Obama’s team imbalanced, experts say

Domestic lineup showing fewer weaknesses than foreign policy picks

With most of his new government team assembled and awaiting confirmation, President-elect Obama is fielding a strong lineup on the domestic front, but may be showing a weaker flank on foreign policy.

The potential imbalance underscores the new administration’s top priorities for solving the nation’s economic woes and tackling domestic issues like health care. For those jobs, Obama tapped experts with deep experience in their fields — notably Timothy Geithner for Treasury secretary and Tom Daschle to head Health and Human Services.

But high-profile nominees such as Hillary Clinton at State and Leon Panetta at the CIA are more problematic for Obama. Both have strong records, but not in the fields they were tapped to manage.

“I am much more encouraged by his domestic team than by what he’s doing internationally,” said Tim Lomperis, a former military intelligence officer who teaches political science at Saint Louis University. “I don’t think it’s a happy prescription.”

Clinton on Tuesday is expected to receive a warm welcome at her confirmation hearings in the Senate, on her way to easy approval as secretary of state.

During the campaign, Clinton criticized Obama’s lack of foreign policy credentials. But her experience in foreign policy has largely been limited to trips made as first lady.
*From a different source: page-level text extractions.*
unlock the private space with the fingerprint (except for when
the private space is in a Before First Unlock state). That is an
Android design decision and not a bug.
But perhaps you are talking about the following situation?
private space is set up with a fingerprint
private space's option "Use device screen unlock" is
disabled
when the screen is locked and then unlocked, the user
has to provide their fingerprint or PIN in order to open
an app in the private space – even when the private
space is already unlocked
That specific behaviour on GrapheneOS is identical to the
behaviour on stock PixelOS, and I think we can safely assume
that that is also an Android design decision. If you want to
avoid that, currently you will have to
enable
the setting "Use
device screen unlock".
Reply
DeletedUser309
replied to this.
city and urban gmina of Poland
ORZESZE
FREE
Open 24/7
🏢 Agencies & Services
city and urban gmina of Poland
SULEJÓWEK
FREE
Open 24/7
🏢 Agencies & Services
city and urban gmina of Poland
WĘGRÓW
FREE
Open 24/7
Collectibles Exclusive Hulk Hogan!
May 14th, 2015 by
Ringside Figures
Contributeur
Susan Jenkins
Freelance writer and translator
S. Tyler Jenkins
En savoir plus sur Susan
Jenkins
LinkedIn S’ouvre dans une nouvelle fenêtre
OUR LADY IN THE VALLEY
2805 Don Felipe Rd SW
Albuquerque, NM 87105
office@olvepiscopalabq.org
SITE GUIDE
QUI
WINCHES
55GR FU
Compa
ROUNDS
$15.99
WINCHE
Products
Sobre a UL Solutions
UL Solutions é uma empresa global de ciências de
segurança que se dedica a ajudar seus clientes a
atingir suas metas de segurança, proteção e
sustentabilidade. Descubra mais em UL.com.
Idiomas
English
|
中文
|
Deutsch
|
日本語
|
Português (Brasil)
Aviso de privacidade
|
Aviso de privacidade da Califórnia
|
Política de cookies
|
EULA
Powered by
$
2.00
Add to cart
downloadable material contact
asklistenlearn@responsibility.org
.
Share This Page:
And during the campaign she made a memorable gaffe by exaggerating her experience in crisis zones with a widely derided claim to have come under sniper fire in Bosnia.
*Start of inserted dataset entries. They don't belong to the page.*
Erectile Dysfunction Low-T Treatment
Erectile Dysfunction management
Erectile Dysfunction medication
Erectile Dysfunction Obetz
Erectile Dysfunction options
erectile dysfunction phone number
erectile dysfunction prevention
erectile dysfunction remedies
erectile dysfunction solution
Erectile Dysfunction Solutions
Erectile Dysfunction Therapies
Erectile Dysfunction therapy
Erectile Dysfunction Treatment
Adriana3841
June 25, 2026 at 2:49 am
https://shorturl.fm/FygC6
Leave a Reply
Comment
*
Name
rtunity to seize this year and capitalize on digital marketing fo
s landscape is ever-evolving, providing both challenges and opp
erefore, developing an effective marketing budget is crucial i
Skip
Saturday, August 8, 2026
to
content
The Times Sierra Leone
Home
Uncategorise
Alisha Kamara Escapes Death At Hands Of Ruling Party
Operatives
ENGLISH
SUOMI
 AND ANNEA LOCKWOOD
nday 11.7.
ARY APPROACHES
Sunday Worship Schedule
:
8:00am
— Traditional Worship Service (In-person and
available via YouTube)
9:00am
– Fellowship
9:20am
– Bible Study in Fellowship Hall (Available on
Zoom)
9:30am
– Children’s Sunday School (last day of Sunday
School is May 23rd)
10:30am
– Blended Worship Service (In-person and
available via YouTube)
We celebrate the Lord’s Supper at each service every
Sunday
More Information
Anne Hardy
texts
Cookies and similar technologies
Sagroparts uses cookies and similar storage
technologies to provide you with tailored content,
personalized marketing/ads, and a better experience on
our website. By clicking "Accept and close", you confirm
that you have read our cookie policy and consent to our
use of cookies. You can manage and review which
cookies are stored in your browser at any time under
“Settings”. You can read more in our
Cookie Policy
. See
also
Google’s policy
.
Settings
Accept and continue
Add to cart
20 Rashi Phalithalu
Her name and profile make Clinton an instant celebrity on the world stage, but with the Middle East an immediate, pressing concern along with still-simmering India and Pakistan, Afghanistan and other hot spots, she can’t afford missteps.

“There are high hopes for her, but who knows?” said Susan MacManus, a political scientist at the University of South Florida.
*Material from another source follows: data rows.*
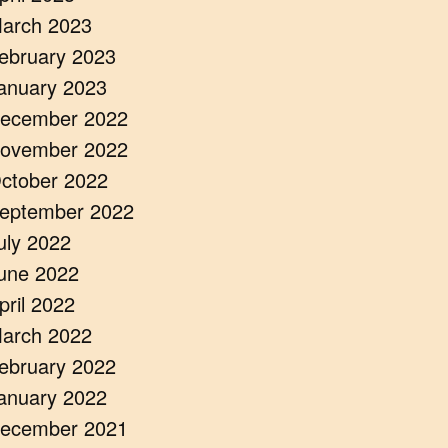
arch 2023
ebruary 2023
anuary 2023
ecember 2022
ovember 2022
ctober 2022
eptember 2022
uly 2022
une 2022
pril 2022
arch 2022
ebruary 2022
anuary 2022
ecember 2021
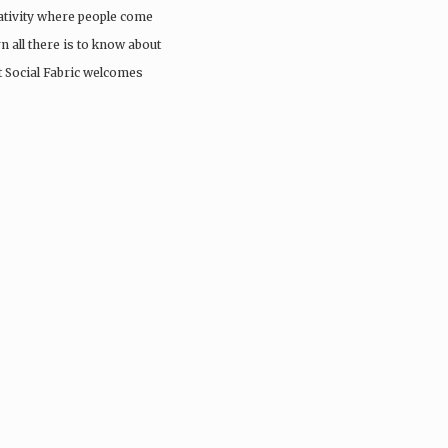
eativity where people come
rn all there is to know about
st Social Fabric welcomes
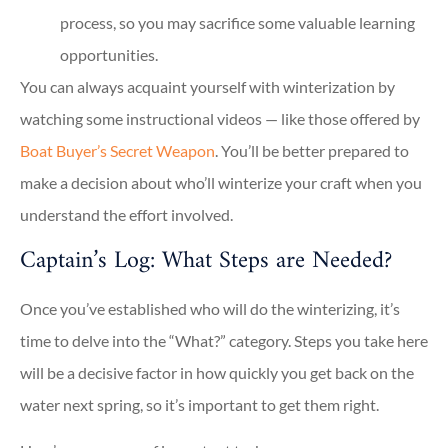
process, so you may sacrifice some valuable learning
opportunities.
You can always acquaint yourself with winterization by
watching some instructional videos — like those offered by
Boat Buyer’s Secret Weapon
. You’ll be better prepared to
make a decision about who’ll winterize your craft when you
understand the effort involved.
Captain’s Log: What Steps are Needed?
Once you’ve established who will do the winterizing, it’s
time to delve into the “What?” category. Steps you take here
will be a decisive factor in how quickly you get back on the
water next spring, so it’s important to get them right.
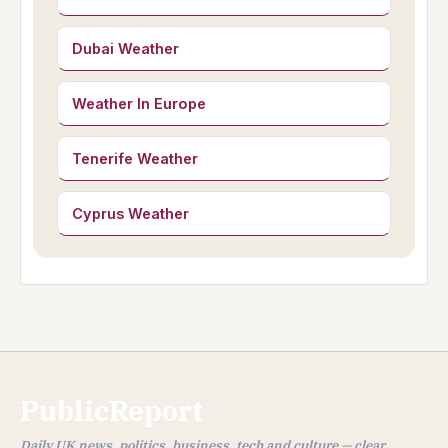
Dubai Weather
Weather In Europe
Tenerife Weather
Cyprus Weather
PublicReport
Daily UK news, politics, business, tech and culture — clear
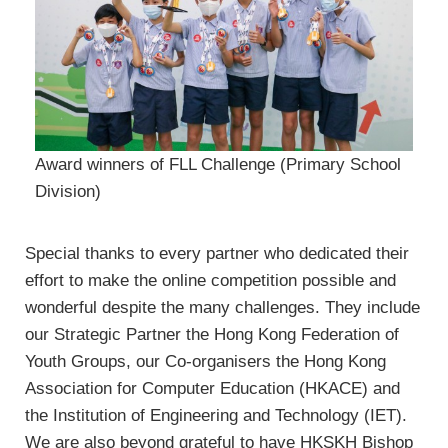
Award winners of FLL Challenge (Primary School
Division)
Special thanks to every partner who dedicated their
effort to make the online competition possible and
wonderful despite the many challenges. They include
our Strategic Partner the Hong Kong Federation of
Youth Groups, our Co-organisers the Hong Kong
Association for Computer Education (HKACE) and
the Institution of Engineering and Technology (IET).
We are also beyond grateful to have HKSKH Bishop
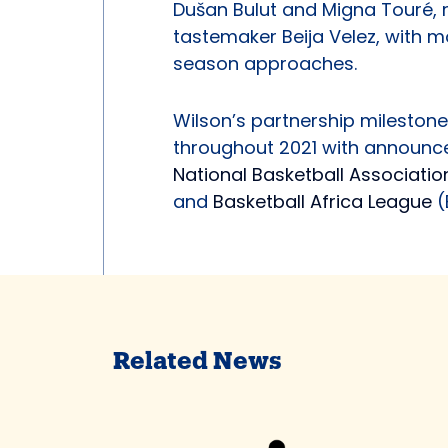
Dušan Bulut and Migna Touré, r
tastemaker Beija Velez, with 
season approaches.
Wilson’s partnership milestones
throughout 2021 with announc
National Basketball Associati
and
Basketball Africa League
(
Related News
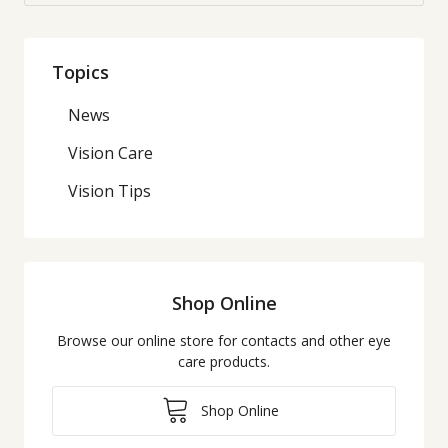
Topics
News
Vision Care
Vision Tips
Shop Online
Browse our online store for contacts and other eye
care products.
Shop Online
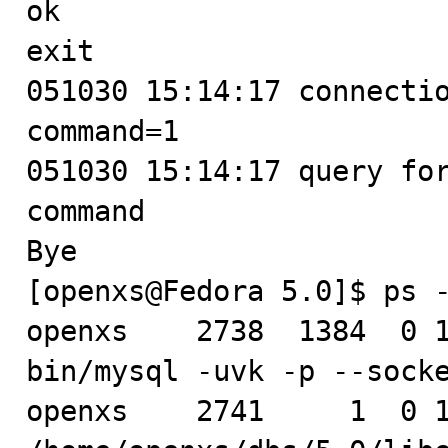
ok

exit

051030 15:14:17 connectio
command=1

051030 15:14:17 query for
command

Bye

[openxs@Fedora 5.0]$ ps -
openxs    2738  1384  0 1
bin/mysql -uvk -p --socke
openxs    2741     1  0 1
“I think the biggest question mark is that for a lot of these people, this is their first trip up on stage at this level.”

As part of his prescription for change, Obama promised a reversal on some of the less-popular policies of the Bush administration, including the war in Iraq, the detention facility at Guantanamo Bay, interrogation techniques, rendition and more.

To that end, the choice of Panetta dovetails with a broader Obama theme of diminishing the influence and policymaking at the CIA. But the widely respected Panetta’s lack of spy credentials appeared to many to be a stumble in the otherwise smooth transition.

Announcing the nomination on Friday, Obama defended Panetta’s broad experience in Congress and as chief of staff for President Clinton, saying Panetta “handled intelligence daily at the very highest levels.”

“Let me be clear. In Leon Panetta, the agency will have a director who has my complete trust and substantial clout,” Obama said. “He knows how to focus resources where they are needed.”

Cal Jillson, a political scientist at Southern Methodist University, said Clinton, Panetta and James Jones, a retired Marine general named to be national security adviser, all represent great potential — but also potential vulnerability — on Obama’s new team.

“I take all of them to have significant upside, but none have the depth of experience that guarantees from the starting gun that they are ready to go,” Jillson said.